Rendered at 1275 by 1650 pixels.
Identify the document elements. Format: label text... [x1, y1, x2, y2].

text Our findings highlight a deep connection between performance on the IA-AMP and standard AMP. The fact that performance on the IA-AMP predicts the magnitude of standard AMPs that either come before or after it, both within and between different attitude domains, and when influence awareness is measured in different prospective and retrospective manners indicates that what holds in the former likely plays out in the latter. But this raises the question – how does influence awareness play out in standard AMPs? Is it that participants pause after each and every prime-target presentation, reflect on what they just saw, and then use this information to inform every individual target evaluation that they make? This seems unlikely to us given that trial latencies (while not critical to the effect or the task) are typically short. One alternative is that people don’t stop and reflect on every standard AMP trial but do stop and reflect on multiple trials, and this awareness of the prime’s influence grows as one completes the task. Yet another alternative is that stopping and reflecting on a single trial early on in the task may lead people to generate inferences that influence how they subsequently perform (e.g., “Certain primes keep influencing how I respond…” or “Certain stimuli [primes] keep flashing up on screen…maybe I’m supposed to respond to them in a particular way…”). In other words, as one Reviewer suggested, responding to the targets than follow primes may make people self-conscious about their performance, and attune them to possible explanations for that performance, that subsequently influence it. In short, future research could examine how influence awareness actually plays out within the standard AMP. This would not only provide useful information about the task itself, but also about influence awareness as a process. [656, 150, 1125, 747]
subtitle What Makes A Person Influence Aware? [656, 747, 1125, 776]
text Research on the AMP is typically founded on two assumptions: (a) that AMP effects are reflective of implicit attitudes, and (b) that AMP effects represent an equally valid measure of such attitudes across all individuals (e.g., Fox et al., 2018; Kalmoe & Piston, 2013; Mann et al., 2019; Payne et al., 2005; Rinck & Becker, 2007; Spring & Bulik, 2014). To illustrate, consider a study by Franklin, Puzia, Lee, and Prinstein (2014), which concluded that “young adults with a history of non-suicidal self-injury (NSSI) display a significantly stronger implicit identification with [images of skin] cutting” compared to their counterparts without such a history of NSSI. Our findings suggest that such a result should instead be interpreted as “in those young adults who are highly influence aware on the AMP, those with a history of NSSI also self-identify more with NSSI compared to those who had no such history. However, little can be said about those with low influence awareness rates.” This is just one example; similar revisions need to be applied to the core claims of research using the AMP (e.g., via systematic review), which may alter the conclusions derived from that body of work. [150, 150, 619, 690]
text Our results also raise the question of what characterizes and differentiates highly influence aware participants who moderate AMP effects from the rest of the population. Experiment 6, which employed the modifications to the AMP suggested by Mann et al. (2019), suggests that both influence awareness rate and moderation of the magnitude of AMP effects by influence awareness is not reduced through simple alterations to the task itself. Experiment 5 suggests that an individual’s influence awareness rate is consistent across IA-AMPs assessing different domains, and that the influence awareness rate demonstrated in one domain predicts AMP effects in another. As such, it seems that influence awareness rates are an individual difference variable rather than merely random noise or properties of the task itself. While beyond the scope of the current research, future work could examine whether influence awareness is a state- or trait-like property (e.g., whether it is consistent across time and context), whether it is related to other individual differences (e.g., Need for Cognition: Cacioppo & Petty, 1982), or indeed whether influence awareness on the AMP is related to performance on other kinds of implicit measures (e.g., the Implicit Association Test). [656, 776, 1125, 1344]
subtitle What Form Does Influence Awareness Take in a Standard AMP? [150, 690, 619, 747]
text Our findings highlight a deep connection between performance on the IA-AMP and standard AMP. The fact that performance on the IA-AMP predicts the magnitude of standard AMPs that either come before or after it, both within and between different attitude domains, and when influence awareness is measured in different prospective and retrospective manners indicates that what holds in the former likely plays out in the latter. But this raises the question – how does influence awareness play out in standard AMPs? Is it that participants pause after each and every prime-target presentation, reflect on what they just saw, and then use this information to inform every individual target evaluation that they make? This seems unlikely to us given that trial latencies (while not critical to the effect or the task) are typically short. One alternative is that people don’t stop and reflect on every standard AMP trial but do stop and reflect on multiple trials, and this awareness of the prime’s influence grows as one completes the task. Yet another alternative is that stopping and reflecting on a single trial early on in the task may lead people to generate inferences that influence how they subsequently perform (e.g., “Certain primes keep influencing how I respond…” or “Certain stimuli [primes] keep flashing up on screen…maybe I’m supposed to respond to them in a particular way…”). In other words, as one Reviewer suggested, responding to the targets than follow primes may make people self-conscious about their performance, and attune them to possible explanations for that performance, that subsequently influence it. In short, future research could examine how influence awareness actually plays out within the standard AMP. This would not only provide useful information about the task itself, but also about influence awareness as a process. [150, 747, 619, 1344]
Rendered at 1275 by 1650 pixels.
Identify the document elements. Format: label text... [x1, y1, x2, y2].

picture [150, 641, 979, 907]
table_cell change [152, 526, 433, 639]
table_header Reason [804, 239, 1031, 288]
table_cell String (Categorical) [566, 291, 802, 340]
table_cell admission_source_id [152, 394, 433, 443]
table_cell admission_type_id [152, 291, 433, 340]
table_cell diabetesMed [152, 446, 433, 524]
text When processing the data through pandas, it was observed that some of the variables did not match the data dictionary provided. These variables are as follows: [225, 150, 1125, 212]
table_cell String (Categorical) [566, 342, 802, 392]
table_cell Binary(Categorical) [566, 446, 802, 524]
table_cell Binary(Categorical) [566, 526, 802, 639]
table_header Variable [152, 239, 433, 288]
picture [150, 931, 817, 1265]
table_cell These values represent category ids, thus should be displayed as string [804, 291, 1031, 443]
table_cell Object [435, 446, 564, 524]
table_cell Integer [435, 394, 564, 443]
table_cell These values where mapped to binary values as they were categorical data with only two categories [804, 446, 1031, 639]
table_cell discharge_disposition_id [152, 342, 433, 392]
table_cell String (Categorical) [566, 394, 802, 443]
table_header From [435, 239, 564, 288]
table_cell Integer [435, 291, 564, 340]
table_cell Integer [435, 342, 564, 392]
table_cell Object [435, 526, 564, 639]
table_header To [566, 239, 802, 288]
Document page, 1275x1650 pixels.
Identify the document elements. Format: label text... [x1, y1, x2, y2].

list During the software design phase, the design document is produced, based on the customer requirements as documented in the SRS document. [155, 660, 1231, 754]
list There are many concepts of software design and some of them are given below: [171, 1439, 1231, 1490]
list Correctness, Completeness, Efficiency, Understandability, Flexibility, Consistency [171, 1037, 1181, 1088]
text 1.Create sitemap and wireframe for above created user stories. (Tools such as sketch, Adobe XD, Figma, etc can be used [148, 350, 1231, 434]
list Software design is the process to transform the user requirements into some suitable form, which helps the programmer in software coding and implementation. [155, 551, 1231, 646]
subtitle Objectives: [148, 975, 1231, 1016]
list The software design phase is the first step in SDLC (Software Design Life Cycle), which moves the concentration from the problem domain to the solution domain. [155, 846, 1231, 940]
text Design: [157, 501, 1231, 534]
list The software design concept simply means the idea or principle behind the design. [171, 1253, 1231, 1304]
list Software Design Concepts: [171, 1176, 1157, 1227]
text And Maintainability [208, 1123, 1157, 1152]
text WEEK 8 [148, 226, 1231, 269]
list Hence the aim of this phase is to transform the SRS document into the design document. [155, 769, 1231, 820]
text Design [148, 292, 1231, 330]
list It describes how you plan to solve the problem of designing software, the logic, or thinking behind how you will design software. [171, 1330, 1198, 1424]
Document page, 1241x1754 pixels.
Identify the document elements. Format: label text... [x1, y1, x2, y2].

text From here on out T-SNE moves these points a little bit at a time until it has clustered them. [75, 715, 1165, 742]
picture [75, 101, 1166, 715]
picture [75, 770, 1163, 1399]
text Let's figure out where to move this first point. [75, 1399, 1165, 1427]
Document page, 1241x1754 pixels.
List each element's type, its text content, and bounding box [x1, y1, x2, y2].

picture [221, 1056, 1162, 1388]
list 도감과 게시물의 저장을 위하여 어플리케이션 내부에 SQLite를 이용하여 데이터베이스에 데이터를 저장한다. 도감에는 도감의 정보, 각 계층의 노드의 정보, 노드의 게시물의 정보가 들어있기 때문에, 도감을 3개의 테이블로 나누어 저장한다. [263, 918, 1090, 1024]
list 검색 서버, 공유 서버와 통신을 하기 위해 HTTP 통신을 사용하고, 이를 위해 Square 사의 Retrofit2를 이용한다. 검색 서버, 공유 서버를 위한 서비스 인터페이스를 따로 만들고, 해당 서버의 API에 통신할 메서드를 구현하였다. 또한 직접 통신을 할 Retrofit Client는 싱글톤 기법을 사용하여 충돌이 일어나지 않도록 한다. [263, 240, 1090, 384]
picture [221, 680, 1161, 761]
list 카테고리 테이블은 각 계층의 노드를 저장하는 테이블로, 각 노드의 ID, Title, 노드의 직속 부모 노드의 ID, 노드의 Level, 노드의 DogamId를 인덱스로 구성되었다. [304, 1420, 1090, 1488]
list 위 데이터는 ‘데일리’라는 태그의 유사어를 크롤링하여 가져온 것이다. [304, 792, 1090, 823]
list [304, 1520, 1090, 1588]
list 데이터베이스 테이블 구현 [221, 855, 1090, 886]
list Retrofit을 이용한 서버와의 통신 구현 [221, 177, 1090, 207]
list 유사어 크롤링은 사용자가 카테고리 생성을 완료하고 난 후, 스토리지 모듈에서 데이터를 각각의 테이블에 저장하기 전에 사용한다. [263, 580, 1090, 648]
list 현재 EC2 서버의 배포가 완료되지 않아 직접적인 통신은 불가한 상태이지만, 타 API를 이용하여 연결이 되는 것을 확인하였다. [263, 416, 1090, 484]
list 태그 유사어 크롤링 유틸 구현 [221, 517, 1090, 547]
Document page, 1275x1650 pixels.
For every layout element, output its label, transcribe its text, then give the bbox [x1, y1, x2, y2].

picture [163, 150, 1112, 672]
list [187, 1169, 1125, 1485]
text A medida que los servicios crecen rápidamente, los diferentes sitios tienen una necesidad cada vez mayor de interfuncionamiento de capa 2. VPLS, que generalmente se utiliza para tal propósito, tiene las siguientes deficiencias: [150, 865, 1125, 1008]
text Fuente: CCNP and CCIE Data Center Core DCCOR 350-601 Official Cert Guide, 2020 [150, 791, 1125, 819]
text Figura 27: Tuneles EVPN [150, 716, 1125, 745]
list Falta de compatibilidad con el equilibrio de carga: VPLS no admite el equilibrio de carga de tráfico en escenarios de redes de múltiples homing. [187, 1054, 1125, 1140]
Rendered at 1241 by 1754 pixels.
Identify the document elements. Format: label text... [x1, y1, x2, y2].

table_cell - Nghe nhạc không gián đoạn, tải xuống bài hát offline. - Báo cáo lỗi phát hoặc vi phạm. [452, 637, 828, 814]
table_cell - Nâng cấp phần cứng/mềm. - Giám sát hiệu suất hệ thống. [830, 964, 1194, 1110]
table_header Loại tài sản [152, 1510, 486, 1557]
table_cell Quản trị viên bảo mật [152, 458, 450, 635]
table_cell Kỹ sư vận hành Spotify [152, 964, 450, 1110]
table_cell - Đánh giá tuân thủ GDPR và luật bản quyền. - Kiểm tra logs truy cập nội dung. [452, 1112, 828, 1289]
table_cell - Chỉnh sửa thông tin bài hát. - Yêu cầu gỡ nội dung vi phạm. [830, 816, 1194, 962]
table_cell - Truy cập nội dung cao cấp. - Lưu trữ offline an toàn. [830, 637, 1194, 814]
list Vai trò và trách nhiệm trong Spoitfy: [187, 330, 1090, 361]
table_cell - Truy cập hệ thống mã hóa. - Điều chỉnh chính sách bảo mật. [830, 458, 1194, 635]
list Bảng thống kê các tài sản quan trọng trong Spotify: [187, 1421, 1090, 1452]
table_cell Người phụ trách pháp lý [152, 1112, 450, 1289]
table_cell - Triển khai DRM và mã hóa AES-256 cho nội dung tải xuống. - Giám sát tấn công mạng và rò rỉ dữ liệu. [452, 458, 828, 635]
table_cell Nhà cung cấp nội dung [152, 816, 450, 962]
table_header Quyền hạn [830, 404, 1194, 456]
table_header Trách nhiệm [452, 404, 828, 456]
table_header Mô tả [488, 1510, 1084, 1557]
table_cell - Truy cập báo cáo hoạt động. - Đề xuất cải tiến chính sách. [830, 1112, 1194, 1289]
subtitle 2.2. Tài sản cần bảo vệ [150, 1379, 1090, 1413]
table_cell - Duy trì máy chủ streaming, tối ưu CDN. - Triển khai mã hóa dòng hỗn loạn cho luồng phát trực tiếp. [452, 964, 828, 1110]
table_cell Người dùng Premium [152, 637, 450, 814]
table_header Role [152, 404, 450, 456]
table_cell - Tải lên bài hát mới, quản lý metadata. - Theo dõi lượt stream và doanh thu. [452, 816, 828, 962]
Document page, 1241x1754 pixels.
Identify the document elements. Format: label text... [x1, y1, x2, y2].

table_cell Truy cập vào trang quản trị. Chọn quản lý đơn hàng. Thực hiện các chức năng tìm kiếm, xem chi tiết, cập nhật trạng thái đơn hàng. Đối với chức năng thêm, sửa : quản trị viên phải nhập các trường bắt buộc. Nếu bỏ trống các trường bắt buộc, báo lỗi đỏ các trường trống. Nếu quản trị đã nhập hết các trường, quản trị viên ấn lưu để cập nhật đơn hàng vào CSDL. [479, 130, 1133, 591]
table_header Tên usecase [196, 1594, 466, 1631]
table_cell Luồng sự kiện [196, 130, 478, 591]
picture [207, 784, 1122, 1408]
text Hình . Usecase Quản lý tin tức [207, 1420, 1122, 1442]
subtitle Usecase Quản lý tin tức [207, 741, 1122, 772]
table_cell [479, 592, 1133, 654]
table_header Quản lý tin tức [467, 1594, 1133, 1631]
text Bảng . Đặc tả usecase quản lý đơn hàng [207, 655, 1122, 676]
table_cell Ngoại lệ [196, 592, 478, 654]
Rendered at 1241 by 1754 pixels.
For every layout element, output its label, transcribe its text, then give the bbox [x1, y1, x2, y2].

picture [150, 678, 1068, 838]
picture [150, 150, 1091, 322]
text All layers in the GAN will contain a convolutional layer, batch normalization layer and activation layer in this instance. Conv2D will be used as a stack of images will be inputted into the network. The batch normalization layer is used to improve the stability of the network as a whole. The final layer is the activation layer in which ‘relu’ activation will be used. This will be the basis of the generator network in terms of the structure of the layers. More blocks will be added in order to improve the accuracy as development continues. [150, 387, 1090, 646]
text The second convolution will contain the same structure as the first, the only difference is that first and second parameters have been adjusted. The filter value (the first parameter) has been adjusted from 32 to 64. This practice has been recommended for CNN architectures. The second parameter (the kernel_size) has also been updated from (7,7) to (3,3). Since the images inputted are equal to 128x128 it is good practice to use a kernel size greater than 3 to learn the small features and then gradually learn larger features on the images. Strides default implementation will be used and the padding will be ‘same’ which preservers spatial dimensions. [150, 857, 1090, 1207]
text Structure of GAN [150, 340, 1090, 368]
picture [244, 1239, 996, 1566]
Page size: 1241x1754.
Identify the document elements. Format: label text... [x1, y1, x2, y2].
_ _ _ _ _
[Task statement] Only one number is wanted: how many lines of the data above include the word "where".

[Result] 2